> Exercise aim
Extract the text from the entries, starting at the line that contains "CITA PREVIA" and ending at the line that contains "Courbe de Réponse Glycémique Typique", and omit the pictures from the output.

> Input material
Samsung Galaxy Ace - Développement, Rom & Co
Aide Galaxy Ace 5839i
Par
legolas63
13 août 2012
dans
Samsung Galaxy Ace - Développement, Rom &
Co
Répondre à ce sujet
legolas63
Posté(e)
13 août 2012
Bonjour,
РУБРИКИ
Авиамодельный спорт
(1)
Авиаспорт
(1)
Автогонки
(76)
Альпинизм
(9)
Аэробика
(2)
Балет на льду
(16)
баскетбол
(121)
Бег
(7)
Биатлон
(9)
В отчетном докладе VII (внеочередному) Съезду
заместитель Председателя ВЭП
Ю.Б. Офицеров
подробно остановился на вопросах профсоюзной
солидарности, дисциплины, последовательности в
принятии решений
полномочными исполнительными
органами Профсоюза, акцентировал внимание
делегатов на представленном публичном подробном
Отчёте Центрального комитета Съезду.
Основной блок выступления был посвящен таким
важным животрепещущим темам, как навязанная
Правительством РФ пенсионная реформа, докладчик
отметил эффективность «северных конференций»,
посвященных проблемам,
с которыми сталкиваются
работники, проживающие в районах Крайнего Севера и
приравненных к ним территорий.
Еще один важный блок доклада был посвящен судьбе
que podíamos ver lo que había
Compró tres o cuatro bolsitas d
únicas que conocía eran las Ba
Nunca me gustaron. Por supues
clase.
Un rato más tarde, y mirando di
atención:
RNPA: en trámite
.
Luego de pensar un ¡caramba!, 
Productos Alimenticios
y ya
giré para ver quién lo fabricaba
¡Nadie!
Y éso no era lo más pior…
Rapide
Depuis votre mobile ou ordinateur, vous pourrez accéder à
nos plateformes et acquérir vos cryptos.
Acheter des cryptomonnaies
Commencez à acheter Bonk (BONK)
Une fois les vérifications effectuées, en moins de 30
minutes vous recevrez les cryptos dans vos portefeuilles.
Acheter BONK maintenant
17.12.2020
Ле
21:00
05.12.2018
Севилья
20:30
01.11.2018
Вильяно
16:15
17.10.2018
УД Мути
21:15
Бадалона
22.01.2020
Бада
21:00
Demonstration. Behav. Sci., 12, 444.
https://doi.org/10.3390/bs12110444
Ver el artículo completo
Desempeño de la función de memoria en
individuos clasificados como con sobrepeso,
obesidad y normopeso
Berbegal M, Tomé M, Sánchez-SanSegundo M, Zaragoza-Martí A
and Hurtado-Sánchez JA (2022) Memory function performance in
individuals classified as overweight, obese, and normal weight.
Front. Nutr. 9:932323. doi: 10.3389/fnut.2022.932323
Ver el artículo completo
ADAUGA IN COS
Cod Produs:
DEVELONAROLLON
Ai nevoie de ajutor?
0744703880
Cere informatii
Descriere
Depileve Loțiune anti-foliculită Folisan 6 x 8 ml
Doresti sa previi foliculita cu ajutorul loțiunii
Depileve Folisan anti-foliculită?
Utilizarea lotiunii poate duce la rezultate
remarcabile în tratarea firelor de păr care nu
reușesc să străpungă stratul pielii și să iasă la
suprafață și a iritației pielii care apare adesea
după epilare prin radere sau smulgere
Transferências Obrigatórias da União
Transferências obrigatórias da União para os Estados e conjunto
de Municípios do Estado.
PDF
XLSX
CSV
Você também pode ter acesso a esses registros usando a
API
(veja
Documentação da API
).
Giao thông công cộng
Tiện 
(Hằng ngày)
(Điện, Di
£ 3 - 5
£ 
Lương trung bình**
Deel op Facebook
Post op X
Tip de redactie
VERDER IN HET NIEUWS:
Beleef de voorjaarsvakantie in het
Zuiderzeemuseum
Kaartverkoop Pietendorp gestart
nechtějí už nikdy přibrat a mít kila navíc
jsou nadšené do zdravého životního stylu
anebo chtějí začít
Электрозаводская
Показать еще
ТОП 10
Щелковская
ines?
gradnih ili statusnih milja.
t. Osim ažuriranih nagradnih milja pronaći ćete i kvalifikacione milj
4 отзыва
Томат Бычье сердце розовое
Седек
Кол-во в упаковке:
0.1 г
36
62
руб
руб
--
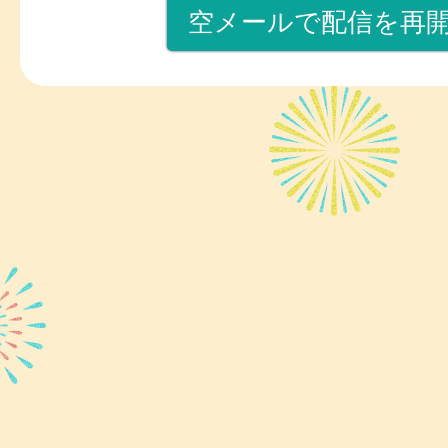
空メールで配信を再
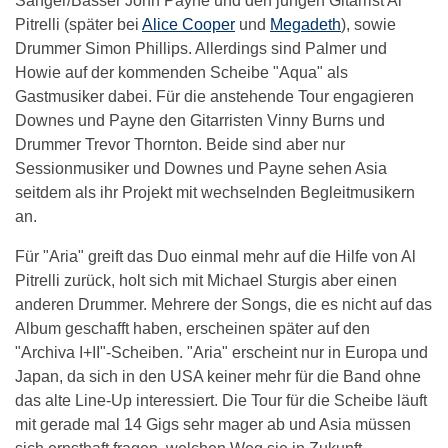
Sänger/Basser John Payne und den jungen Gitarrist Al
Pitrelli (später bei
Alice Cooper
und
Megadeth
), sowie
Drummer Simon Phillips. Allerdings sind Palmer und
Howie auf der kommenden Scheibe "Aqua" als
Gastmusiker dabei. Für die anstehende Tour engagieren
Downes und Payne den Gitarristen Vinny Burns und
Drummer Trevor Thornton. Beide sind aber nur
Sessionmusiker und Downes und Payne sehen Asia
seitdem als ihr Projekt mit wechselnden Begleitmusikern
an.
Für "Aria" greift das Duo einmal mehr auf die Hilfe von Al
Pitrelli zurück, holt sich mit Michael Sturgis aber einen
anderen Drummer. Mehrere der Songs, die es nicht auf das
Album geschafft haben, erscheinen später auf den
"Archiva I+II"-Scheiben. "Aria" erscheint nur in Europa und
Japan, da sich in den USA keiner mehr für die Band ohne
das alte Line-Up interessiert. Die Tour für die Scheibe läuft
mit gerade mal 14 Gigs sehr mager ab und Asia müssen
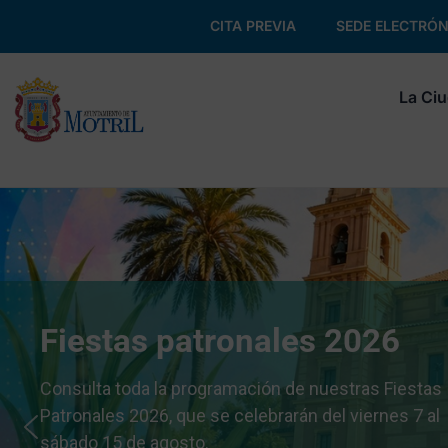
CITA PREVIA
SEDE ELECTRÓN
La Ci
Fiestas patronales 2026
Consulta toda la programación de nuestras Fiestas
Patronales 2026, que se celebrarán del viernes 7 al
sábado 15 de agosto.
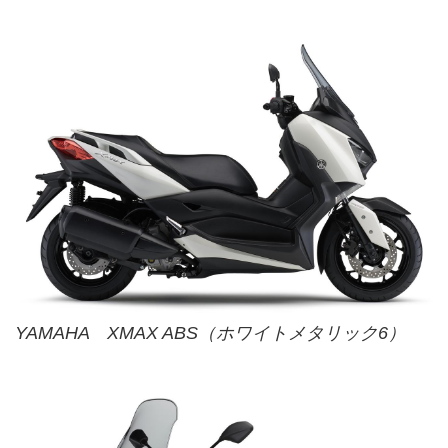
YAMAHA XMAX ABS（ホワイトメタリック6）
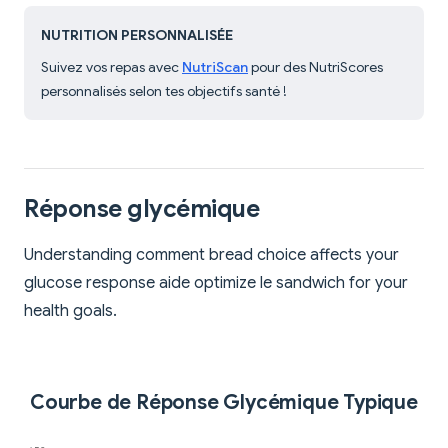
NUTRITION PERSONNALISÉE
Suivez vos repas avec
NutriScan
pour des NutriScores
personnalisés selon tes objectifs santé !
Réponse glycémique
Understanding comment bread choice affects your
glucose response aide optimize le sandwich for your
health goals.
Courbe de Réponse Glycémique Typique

> Exercise solution
CITA PREVIA
SEDE ELECTRÓN
La Ci
Fiestas patronales 2026
Consulta toda la programación de nuestras Fiestas
Patronales 2026, que se celebrarán del viernes 7 al
sábado 15 de agosto.
YAMAHA XMAX ABS（ホワイトメタリック6）
NUTRITION PERSONNALISÉE
Suivez vos repas avec
NutriScan
pour des NutriScores
personnalisés selon tes objectifs santé !
Réponse glycémique
Understanding comment bread choice affects your
glucose response aide optimize le sandwich for your
health goals.
Courbe de Réponse Glycémique Typique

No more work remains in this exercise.